- **EXERCISE REQUIREMENTS**: Copy the lines from the start through the line containing "right hip: (388, 576, 7)", substituting "right hand" for every "right wrist" and leaving everything else unchanged.

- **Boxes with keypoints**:
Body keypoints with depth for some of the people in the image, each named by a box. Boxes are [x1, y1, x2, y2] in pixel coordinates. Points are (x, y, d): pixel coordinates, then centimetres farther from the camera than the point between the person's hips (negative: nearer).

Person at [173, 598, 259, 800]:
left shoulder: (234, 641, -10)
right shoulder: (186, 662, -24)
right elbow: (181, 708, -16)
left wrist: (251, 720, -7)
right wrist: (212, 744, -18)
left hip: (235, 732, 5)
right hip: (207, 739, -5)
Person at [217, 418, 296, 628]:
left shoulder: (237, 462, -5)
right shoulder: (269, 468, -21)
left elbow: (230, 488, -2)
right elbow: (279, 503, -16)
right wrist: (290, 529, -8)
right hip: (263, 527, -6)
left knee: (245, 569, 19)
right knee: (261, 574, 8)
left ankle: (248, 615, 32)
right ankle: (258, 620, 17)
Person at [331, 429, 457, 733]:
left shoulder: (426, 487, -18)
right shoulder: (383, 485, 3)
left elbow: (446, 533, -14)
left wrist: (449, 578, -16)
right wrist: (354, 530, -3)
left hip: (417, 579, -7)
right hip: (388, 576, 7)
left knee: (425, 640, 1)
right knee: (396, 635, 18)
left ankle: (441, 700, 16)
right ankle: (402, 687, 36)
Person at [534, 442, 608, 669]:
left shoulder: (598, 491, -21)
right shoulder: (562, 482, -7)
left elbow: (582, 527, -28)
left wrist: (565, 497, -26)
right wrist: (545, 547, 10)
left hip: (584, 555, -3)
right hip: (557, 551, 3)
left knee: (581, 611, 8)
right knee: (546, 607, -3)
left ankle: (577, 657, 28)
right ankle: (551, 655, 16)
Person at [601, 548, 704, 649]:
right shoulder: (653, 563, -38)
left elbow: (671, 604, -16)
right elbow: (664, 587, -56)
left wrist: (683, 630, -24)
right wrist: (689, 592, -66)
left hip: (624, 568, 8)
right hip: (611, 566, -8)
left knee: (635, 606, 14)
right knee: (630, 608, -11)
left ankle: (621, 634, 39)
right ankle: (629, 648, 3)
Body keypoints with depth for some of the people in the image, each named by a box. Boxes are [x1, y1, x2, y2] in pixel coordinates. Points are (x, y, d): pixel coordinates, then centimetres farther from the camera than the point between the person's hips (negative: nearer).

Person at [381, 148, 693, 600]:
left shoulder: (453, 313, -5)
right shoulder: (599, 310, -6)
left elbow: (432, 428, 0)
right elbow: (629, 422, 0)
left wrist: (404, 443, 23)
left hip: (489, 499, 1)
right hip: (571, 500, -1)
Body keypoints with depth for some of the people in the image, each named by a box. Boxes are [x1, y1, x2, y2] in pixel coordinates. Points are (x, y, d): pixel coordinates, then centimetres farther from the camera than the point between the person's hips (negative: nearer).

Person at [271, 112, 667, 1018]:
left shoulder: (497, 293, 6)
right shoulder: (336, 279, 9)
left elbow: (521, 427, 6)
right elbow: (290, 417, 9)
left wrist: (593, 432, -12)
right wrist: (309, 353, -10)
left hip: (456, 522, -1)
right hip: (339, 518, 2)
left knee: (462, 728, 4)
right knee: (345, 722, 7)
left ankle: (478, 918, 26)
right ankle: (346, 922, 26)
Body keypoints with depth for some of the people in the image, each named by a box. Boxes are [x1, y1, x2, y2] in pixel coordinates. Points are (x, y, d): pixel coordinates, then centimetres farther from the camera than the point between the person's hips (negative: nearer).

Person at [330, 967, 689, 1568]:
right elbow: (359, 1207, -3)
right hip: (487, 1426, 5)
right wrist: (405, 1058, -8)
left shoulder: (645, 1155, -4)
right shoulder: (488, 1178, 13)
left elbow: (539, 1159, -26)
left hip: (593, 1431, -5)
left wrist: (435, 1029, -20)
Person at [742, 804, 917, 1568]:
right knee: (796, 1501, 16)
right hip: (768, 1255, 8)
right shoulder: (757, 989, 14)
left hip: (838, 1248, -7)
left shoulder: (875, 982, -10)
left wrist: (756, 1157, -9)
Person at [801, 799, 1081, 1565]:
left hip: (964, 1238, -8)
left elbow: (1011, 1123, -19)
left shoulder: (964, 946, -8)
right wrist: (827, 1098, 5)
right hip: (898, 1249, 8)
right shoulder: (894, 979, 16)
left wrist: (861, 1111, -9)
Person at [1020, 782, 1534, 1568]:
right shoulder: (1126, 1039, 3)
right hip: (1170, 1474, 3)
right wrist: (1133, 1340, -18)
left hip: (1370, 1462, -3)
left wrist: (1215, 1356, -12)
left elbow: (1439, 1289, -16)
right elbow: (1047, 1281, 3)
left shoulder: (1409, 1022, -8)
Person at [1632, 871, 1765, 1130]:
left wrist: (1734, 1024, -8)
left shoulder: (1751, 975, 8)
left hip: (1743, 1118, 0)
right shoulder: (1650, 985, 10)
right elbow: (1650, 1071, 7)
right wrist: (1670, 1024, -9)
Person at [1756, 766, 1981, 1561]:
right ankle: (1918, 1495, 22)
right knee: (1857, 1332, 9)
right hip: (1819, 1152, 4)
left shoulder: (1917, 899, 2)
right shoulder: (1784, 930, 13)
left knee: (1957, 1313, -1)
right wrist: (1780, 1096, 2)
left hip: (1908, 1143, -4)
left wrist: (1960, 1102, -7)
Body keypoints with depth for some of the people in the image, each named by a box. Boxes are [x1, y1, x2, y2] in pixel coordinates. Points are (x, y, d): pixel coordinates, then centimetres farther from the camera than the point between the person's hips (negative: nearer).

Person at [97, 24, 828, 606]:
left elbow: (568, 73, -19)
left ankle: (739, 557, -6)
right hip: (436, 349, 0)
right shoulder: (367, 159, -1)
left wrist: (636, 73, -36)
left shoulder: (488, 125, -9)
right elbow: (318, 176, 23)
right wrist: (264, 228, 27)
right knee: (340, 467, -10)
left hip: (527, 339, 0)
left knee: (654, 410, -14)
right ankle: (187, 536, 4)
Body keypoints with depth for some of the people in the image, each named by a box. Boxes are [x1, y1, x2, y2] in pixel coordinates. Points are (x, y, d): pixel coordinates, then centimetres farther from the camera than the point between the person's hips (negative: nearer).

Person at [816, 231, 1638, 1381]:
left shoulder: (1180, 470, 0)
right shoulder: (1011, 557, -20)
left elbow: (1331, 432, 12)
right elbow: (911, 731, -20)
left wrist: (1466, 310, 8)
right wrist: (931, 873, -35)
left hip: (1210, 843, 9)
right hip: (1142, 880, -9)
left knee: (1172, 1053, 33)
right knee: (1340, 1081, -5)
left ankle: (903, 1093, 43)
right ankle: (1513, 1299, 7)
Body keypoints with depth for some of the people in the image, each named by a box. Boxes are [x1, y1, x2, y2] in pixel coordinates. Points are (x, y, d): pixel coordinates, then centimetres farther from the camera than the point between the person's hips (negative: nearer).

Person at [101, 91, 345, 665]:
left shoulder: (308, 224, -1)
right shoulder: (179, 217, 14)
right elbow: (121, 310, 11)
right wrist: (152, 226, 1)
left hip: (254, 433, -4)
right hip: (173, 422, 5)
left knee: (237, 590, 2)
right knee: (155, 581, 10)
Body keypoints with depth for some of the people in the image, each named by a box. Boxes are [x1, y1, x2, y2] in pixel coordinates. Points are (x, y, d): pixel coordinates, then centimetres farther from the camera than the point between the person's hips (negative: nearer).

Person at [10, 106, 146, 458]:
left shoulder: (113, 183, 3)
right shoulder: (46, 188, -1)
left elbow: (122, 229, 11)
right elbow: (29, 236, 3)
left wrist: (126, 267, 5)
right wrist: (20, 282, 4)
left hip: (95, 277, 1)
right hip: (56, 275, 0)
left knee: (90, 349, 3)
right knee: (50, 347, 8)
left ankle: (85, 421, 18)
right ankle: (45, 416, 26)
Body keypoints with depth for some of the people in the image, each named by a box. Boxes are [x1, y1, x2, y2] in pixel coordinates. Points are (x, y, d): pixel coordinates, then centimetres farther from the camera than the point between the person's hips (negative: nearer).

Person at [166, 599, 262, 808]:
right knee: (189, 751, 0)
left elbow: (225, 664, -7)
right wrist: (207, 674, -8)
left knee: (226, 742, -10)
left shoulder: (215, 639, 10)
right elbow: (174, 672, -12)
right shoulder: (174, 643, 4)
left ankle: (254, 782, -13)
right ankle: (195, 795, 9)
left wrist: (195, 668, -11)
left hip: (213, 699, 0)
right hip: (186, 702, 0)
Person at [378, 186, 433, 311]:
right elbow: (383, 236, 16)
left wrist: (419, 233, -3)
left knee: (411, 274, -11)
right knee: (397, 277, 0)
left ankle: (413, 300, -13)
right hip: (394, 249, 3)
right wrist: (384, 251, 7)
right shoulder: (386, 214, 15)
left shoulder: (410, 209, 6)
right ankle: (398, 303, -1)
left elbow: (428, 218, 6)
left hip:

- **EXPECTED ANSWER**:
Body keypoints with depth for some of the people in the image, each named by a box. Boxes are [x1, y1, x2, y2] in pixel coordinates. Points are (x, y, d): pixel coordinates, then centimetres farther from the camera than the point between the person's hips (negative: nearer).

Person at [173, 598, 259, 800]:
left shoulder: (234, 641, -10)
right shoulder: (186, 662, -24)
right elbow: (181, 708, -16)
left wrist: (251, 720, -7)
right hand: (212, 744, -18)
left hip: (235, 732, 5)
right hip: (207, 739, -5)
Person at [217, 418, 296, 628]:
left shoulder: (237, 462, -5)
right shoulder: (269, 468, -21)
left elbow: (230, 488, -2)
right elbow: (279, 503, -16)
right hand: (290, 529, -8)
right hip: (263, 527, -6)
left knee: (245, 569, 19)
right knee: (261, 574, 8)
left ankle: (248, 615, 32)
right ankle: (258, 620, 17)
Person at [331, 429, 457, 733]:
left shoulder: (426, 487, -18)
right shoulder: (383, 485, 3)
left elbow: (446, 533, -14)
left wrist: (449, 578, -16)
right hand: (354, 530, -3)
left hip: (417, 579, -7)
right hip: (388, 576, 7)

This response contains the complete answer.